There is a rather touching story of Mrs. Elizabeth (George)
Custer, who, after the defeat at Little Big Horn, went from one
unit wife to another (each now a widow), offering what comfort
she could, even though she had just lost her own husband and,
because of the policies then in effect, was no longer eligible
for any Army benefits to help her restart her life.
Today an
FRG is a company or battalion-level organization of officers,
enlisted soldiers or airmen, civilians, and family member
volunteers who provide mutual social and emotional support,
outreach services, and information to their fellow Guard and
family members, specifically those who belong to the unit, have
a significant relationship with a Guard member in the unit, or
the FRG "adopts." In other words, there is a spirit of inclusion
that does not stop with just the spouses of Guard members. FRGs
welcome those who have an interest in the unit (employers,
retirees, parents, aunts, uncles, grandparents, brothers,
sisters, cousins, and significant others of single soldiers),
need its services, and/or are willing to help the FRG meet its
goals. This collection of individuals who belong to the FRG is
the unit "family."
The
National Guard recognizes that helping families is its moral
obligation and in its best interest. Families that can cope with
(and in many instances actually enjoy) Guard life are more
likely to contribute to the community, allow their Guard members
to do their jobs well, and encourage their Guard members to
remain in the Guard. The best help for families comes from peers
as they learn how to handle various aspects of Guard life.
Hence, the Guard mandates that each unit commander establish and
support an FRG. To help FRGs grow and prosper, the Guard
provides training and materials. The FRG is not the only
resource for helping families. FRGs are part of a larger Guard
effort to help families adapt to the challenges of Guard life.
The
assistance that FRGs provide is the kind of help we all need and
try to get every day:
-
good
information to help us plan;
-
an
opportunity to make friends;
-
help
with Guard issues; and
-
a chance
to have some fun and talk through whatever may be on our minds.
Good
information and friends who provide each other needed emotional
support and shared labor to meet daily tasks can and should be
what FRGs are. These are the very things that Guard families
need to cope successfully with all of the phases of Guard life.

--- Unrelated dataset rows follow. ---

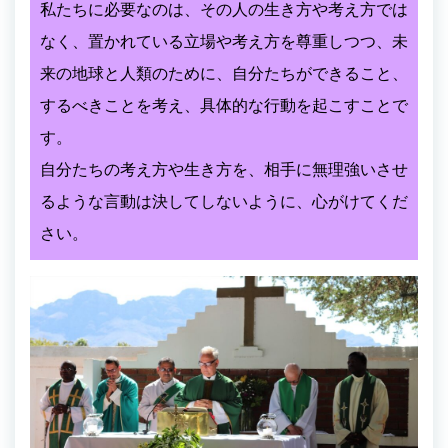
私たちに必要なのは、その人の生き方や考え方では
なく、置かれている立場や考え方を尊重しつつ、未
来の地球と人類のために、自分たちができること、
するべきことを考え、具体的な行動を起こすことで
す。
自分たちの考え方や生き方を、相手に無理強いさせ
るような言動は決してしないように、心がけてくだ
さい。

So if you need information about plumbers, carpentry,
automotive, childcare, budgeting and financial planning,
bookkeeping, taxes, teenagers, pay issues, elder care, and many
other life issues, your Family Readiness Group is a good people
resource.
The
FRG is a command program.
FORSCOM Regulation 500-3-3, the Reserve Component Unit
Commander's Handbook, directs unit commanders to establish a
Family Readiness Group. This includes:
-
Appointing an officer or senior noncommissioned officer as the
unit's Family Assistance Coordinator
-
Supporting preparation of a telephone tree for FRG members. In
today's electronic age, telephone trees are evolving into e-mail
trees.
-
Conducting annual briefings to family members
-
Upon
activation and mobilization of a Guard unit, the FRG works with
the unit's Rear Detachment and the unit's Recruiting and
Retention Noncommissioned Officer who has the mobilization
mission to operate a Family Assistance Center.